The technical implementation of this vulnerability occurs at the intersection of web browser development tools and operating system command processing. When the "Copy as curl" feature generates commands, it creates output that appears harmless in Unix-like shells but becomes executable in PowerShell contexts due to differences in how special characters are interpreted. PowerShell's handling of ampersands, semicolons, and other command separators creates execution paths that bypass normal input validation, allowing attackers to inject arbitrary commands when the copied curl command is executed in PowerShell. This particular flaw demonstrates how cross-platform compatibility issues in developer tools can create unexpected security vectors, as the same functionality that works correctly in bash or zsh environments becomes dangerous in Windows PowerShell contexts.
The operational impact of this vulnerability is significant for users running affected versions of Firefox, Firefox ESR, and Thunderbird on Windows systems. The attack surface is limited to Windows users who utilize the browser's developer tools and subsequently paste commands into PowerShell prompts, but this represents a substantial risk in development environments where such workflows are common. Security researchers have noted that this vulnerability could be exploited in targeted attacks against developers or in phishing scenarios where attackers craft malicious curl commands that appear legitimate when copied from browser developer tools. The vulnerability's limited scope to Windows platforms means that while the exposure is significant for affected users, it does not represent a universal threat across all operating systems.

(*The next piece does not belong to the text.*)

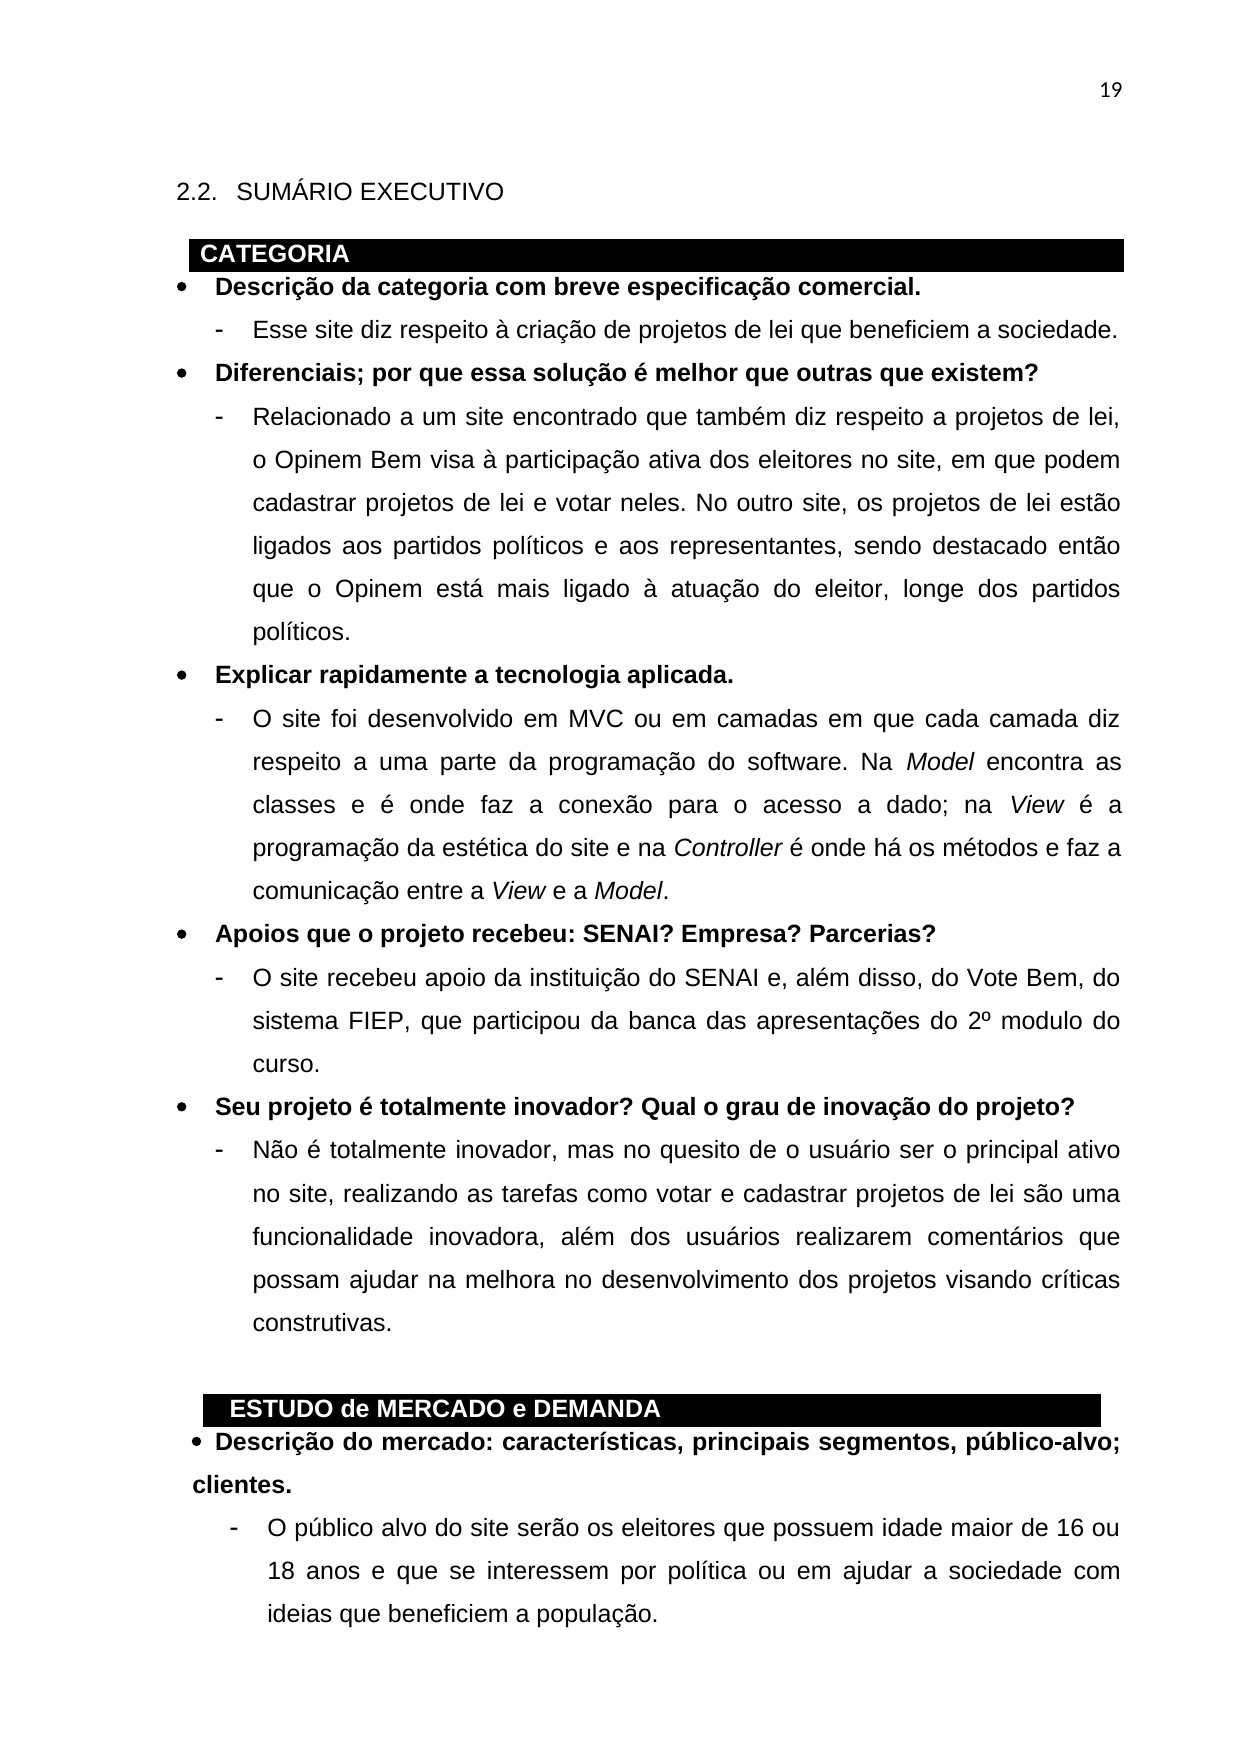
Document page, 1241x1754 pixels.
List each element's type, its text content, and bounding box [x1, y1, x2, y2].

The mitigation strategies for this vulnerability involve both immediate patching and operational security improvements. Organizations should prioritize updating to the patched versions of Firefox ESR 91.5, Firefox 96, and Thunderbird 91.5 across all Windows systems. Additionally, security teams should implement awareness training for developers regarding the potential dangers of pasting copied commands into PowerShell environments without proper validation. The fix implemented by Mozilla and Mozilla Foundation involved modifying the curl command generation logic to properly escape special PowerShell characters, ensuring that generated commands remain safe when executed in Windows environments. This aligns with ATT&CK technique T1059.001 which covers command and scripting interpreter execution, specifically addressing how developers might inadvertently create attack vectors through seemingly benign tool features.
This vulnerability serves as a reminder of the complex security considerations that arise when developing cross-platform developer tools and the importance of considering shell escaping across different operating systems. The flaw demonstrates how seemingly innocuous features in browser developer tools can create security risks when they don't account for the specific command processing semantics of different operating systems. The issue also highlights the importance of proper input validation and escaping in web applications and developer tools, particularly when commands are generated programmatically and intended for execution in different shell environments. Security teams should monitor for similar vulnerabilities in other browser developer tools and ensure that all generated commands are properly sanitized for the target execution environment.